Hi all,
I’ve been filtering my data the following way:
raw.filter(0.1, 40)
this usually works fine for most of my data (most recordings are about 5 minutes). I now applied this filter to a longer segment (20 minutes). After I filter the data, about half of the datapoints only display nan now, now real value is shown.
When I choose a higher low-pass filter (e.g. raw.filter (0.5,40) the problem is less bad (fewer cells show nan). When choosing a lower low-pass filter (e.g. raw.filter(0.01, 40), the problem gets worse (the raw data now contains only nan, no real values anymore).
Any idea why this is the case?
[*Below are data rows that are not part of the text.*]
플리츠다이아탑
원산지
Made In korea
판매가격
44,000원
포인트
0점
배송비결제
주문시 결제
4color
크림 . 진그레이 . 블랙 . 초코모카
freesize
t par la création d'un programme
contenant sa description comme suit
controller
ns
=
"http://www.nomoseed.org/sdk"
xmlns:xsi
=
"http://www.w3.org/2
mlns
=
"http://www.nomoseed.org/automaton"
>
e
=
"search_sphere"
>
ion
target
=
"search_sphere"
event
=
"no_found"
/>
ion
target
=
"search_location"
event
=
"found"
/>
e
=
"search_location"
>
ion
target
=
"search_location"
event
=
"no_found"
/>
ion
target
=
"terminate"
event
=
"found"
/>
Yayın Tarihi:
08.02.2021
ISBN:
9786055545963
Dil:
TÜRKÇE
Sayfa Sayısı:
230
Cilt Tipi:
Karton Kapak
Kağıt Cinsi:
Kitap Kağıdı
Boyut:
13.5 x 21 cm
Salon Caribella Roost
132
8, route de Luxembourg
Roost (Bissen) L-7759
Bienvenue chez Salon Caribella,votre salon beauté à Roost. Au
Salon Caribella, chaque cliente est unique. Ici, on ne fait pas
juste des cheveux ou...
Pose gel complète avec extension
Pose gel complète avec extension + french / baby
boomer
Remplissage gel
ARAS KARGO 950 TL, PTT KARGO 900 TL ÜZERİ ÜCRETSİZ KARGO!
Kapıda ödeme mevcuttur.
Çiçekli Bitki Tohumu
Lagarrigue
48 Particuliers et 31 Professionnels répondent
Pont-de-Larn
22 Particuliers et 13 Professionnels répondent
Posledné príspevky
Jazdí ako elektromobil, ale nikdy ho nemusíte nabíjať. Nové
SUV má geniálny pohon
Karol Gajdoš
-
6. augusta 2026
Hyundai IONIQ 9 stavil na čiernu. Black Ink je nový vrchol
It only happens to this one file, but when looking at the raw data or the power spectrum before filtering it doesn’t look significantly different from the other data…
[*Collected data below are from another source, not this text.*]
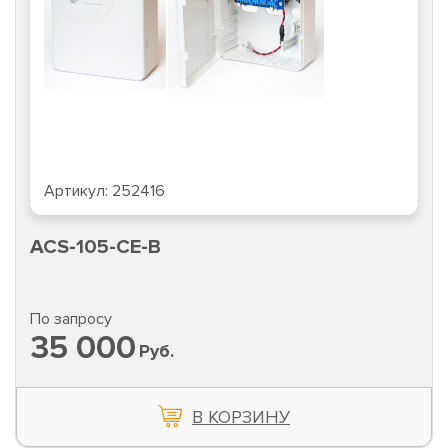
Артикул:
252416
ACS-105-CE-B
По запросу
35 000
Руб.
В КОРЗИНУ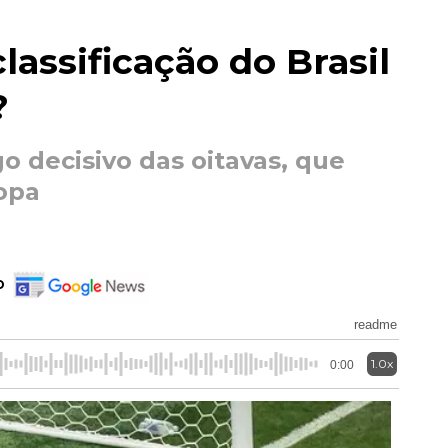
lassificação do Brasil
?
o decisivo das oitavas, que
opa
o
readme
1.0x
0:00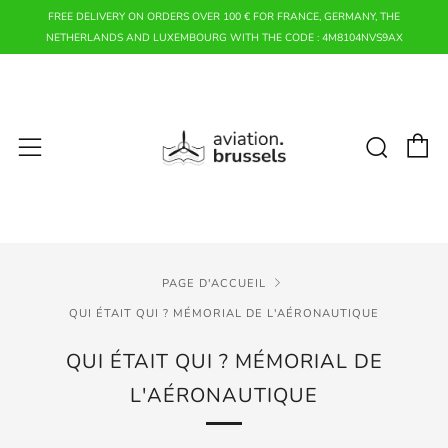
FREE DELIVERY ON ORDERS OVER 100 € FOR FRANCE, GERMANY, THE
NETHERLANDS AND LUXEMBOURG WITH THE CODE : 4M8104NVS9AX
P
Rech
Menu
PAGE D'ACCUEIL
QUI ÉTAIT QUI ? MÉMORIAL DE L'AÉRONAUTIQUE
QUI ÉTAIT QUI ? MÉMORIAL DE
L'AÉRONAUTIQUE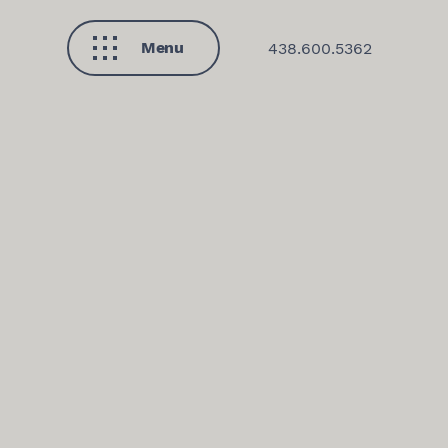
Menu
438.600.5362
Fermer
Also for clarification, based on your examples you are adjusting the value for the high-pass part of the bandpass filter; you’re not changing anything related to low-pass filtering (where the frequency bound is always 40 Hz in your examples)
Hi,
thank you for those two suggestions! First, I mixed up high- and low-pass filter there. It’s the high pass filter that creates the main problem (not the low-pass as I initially wrote).
Then for the code snipped:
raw.plot()
raw.filter(0.1, 40)
raw.plot()
These lines are enough to cause the problem. The first plot looks great (a bit noisy as it’s not yet band-pass filtered, but okay. After I filter, the raw.plot() outputs an empty white graph. When I then look into the content of the raw file, there are a few nan cells (not all of them are nan). Depending on how I set the upper and lower bound of the filter the location of the nan cells changes (they are someitmes at the beginning, sometimes somewhere in the middle).
I never experienced this before using the filter. Is there another setting I try using for the bandpass filter?
The raw data had one cell that was empty for some reason. I didn’t spot it. But using the bandpass filter, this empty cell effected a lot of other data points around it (the amount depended on the upper and lower bounds of the filter).
So the problem was the raw data I was feeding it, not the function.
Thanks so much for your quick response nevertheless!!